Out of Reykjavik, travelling southeast to Hveragerdi on a bus full of tourists. A thin covering of snow dusts the sides of the road. Suddenly the snow is gone, and we’re looking out over a valley – in the distance is the sea, I think. Or something. Wish I’d bought the map. We descend to a small, ugly town, redeemed by purple mountains in the distance. There’s a huge greenhouse here, stuffed with tropical plants. It’s heated from the hot springs; 300 degrees when they reach the surface, so the water has to be cooled before it can be used. The tourists scoot around the greenhouse and spend most of their time in the gift shop. There’s a beautifully carved ship there, a mini-viking ship, with seats for two people, one behind the other. Turning round a stuffed arctic fox in its summer coat snarls down from shelves of woollens, whilst puffins and a raveny thing stare aloofly over our heads. I go back outside and breath the air and look at the mountains whilst the others bulk buy tacky plastic mementos, hardly glancing at the local, handcrafted goods.

Then to Kerid, past summerhouses strewn around the lava fields, dwarfed by the mountains behind them. The couple behind me exclaim at the size of the tiny houses and come to the conclusion that they’re just storage sheds and the actual houses are somewhere else, hidden from view. Kerid. The name sounds like something out of a fairy tale – a shining, fairy castle. It’s actually an extinct volcano crater housing a lake of deep, rich, emerald green-blue water, which to me is every bit as beautiful. From the top you can see for miles, and Hekla sits placidly in the distance, silently watching every tourist, every sprig of moss, every movement. On its summit one tiny black dot peeps ominously through the snow. Hot? Melted? Around here, we’re told, there have been numerous earthquakes lately. Small but significant. They don’t know why. Later on, we’re told that Hekla usually warns of imminent eruptions with earthquakes. Hmmm. I draw my own conclusion and wonder if the rest of the tourists are planning on taking a closer look at Hekla. There’s a cairn. Why? They’re everywhere. Perhaps they were built by elves. Go to bed, wake up, look out the winder and zap! A cairn’s appeared. Kerid is beautiful and I don’t want to leave. I wait until the others trudge back down to the bus, then take my solitary photos and soak up the glorious desolation. The water is coloured by silica (GEL – DO NOT EAT) in the rocks. Then we continue north, through farmland. A veritable tussock-farm. The tussocks are caused by ice under the grass, and they get bigger as time goes by. The farmers dig trenches to help drain the ground and curb the swelling of the tussocks. On un-drained land the tussocks are huge. I’ve always liked tussocks. It’s a good word too, is tussocks. Tussocks, tussocks, tussocks. Worth over-using. The grass is a light beige colour now, and the sun suddenly lights up the field, turning it into an undulating golden sea. We pass Icelandic horses, but none are doing the tolt.

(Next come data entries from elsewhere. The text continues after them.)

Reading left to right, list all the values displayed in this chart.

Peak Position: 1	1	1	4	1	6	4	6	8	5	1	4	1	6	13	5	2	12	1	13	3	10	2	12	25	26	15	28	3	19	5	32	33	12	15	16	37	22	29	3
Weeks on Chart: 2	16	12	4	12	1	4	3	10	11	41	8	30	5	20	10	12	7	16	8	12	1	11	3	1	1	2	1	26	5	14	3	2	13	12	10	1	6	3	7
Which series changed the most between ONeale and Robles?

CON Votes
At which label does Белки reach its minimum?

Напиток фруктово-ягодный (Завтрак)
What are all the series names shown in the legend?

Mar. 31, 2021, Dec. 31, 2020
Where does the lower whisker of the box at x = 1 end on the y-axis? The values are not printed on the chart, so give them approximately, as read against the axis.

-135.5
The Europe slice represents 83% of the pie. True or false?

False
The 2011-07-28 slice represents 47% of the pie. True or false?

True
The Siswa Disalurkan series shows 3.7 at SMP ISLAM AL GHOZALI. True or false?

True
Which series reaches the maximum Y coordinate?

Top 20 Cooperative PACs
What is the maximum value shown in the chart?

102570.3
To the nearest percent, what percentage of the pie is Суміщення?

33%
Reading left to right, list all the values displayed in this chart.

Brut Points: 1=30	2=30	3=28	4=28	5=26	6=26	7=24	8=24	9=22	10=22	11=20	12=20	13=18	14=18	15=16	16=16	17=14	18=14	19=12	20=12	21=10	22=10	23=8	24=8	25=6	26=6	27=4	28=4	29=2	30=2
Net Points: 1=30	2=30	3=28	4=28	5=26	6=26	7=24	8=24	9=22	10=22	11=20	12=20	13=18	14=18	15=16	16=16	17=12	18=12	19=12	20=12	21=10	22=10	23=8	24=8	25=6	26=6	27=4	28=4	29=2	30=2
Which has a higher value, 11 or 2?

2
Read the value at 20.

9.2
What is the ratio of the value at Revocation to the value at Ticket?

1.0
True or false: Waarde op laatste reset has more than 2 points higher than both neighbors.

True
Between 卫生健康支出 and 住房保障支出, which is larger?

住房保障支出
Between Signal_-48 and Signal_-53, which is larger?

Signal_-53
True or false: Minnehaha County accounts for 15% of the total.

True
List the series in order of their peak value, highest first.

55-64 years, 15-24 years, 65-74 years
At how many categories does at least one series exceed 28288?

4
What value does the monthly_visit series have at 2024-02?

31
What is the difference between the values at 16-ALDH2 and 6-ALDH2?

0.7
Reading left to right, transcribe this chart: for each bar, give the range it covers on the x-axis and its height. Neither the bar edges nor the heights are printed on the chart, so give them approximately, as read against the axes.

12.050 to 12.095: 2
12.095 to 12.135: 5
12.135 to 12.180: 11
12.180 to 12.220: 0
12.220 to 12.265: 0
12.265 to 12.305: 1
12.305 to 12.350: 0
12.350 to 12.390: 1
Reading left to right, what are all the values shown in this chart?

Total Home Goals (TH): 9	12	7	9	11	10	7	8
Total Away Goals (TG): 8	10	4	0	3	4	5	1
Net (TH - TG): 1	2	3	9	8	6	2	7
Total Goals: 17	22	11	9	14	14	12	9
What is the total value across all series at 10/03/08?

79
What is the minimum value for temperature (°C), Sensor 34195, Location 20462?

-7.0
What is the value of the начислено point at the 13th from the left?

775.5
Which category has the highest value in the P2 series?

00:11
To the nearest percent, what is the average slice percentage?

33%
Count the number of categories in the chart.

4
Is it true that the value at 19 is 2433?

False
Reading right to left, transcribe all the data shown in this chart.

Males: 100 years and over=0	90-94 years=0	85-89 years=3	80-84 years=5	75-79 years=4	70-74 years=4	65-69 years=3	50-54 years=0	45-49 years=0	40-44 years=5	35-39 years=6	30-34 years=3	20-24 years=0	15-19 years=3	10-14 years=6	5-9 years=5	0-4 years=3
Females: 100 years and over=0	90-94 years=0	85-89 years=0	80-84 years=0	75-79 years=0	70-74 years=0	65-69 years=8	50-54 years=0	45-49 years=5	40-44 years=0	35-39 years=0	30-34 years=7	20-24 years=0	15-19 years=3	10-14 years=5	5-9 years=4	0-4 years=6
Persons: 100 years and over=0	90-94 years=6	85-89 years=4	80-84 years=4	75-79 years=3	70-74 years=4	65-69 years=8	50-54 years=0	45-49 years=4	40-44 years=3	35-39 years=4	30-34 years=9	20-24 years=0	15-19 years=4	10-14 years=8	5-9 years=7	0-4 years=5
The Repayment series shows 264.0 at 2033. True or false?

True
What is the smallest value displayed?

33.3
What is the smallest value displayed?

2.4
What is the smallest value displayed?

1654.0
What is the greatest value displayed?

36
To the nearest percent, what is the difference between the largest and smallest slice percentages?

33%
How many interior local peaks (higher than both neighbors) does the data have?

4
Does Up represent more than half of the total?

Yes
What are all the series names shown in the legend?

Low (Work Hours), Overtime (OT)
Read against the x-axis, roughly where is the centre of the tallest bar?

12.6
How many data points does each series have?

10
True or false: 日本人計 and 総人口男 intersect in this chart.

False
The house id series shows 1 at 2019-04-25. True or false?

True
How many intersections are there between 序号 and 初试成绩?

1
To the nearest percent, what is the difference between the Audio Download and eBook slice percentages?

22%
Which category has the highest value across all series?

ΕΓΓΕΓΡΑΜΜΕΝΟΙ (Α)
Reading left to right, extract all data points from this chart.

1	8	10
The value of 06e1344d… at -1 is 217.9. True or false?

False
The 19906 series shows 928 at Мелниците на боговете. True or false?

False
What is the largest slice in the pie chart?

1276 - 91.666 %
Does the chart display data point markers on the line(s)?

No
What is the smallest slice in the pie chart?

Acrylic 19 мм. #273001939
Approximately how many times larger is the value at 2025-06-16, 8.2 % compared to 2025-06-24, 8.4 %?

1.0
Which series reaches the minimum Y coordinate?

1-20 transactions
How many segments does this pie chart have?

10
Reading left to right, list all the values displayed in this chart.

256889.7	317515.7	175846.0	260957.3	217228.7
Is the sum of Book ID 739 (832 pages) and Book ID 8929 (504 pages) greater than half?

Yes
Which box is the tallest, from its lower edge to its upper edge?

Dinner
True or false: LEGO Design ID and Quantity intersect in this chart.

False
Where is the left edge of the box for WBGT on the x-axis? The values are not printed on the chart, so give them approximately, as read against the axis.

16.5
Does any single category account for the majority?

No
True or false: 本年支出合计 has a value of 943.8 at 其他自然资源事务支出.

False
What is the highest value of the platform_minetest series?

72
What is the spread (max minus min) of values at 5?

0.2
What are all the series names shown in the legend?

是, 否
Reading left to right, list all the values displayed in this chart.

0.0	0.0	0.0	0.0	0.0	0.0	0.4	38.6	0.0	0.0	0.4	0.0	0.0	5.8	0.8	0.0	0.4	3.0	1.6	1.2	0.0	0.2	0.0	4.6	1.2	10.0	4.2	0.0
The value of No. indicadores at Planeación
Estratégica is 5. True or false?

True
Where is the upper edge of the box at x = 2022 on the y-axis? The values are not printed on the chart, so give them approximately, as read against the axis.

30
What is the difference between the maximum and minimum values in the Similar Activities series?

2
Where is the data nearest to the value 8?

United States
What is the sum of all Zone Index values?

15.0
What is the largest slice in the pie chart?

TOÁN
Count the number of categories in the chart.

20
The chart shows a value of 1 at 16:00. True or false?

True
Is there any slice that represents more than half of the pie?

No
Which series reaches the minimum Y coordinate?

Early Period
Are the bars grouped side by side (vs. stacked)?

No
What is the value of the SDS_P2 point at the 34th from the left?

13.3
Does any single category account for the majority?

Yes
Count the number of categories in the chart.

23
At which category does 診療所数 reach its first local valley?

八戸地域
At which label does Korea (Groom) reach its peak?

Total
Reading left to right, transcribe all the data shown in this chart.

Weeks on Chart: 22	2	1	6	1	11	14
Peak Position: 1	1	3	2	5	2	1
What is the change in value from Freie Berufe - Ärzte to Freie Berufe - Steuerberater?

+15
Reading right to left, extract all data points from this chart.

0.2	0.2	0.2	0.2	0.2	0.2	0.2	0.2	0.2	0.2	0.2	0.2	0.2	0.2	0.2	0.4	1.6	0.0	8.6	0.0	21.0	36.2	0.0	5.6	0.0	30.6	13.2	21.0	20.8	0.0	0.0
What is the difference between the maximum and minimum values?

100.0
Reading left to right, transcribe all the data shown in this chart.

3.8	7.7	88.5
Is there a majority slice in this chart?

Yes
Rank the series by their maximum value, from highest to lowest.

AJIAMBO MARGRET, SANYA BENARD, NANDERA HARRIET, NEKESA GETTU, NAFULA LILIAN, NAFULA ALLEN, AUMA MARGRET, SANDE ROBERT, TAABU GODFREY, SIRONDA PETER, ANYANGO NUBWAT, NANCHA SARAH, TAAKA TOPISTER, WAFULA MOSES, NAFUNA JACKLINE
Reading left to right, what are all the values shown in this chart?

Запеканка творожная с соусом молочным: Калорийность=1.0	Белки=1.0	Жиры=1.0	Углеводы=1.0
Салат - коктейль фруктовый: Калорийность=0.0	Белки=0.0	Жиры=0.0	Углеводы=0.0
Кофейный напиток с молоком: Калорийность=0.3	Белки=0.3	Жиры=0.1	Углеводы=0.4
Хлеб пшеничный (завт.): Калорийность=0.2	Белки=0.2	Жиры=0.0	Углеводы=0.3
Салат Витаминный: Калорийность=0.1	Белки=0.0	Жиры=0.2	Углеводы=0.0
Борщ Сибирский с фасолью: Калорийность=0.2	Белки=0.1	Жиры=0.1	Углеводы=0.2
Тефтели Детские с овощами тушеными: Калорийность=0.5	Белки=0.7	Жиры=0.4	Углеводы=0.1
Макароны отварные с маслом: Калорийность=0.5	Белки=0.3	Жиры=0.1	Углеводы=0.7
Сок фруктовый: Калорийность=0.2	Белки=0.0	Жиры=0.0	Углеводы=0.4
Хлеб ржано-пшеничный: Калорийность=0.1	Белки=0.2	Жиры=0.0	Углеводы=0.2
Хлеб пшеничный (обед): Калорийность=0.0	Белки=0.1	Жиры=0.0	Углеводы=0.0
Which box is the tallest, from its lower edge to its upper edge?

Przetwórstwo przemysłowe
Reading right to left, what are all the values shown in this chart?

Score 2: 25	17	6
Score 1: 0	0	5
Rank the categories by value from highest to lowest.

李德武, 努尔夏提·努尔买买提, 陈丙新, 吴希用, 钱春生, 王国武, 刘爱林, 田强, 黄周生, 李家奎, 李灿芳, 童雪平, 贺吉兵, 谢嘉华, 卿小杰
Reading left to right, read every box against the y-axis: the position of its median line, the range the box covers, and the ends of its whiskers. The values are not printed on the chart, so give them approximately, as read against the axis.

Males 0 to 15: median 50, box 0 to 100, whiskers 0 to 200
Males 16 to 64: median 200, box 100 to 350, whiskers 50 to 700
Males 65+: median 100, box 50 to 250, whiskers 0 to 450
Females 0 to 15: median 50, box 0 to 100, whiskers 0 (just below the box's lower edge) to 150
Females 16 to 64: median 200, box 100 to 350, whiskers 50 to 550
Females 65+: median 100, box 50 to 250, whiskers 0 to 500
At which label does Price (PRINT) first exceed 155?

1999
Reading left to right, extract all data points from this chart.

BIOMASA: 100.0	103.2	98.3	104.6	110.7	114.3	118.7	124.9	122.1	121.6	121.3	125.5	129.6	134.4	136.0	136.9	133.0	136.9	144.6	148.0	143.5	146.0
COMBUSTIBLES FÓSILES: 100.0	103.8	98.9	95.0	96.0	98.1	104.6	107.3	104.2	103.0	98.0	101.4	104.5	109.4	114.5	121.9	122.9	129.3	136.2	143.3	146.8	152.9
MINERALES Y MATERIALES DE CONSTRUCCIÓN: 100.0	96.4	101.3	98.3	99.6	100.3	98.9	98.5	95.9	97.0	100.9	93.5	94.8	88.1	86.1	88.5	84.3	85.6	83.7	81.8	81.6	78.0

Approaching Skalholt we’re told how the Catholic bishop rode out here to protest against the conversion of Iceland to Lutheran. We pass the site where they lopped his head off, rather than try to get him back to Reykjavik to stand trial. This is a big church, with beautiful stained glass windows and a bizarre painting of Christ over the altar. The colours in the painting are the colours of the distant mountains outside, all dusky blues and purples. Breathtaking. Like other Icelandic churches, it’s very bare inside. That’s not a criticism. There’s nothing else here, just the massive white church, and a couple of other buildings, one of which is some kind of school, I think. And a little dog, which runs round in circles yapping as we board the bus and trundle back off up the road past the place where the bishop lost his head.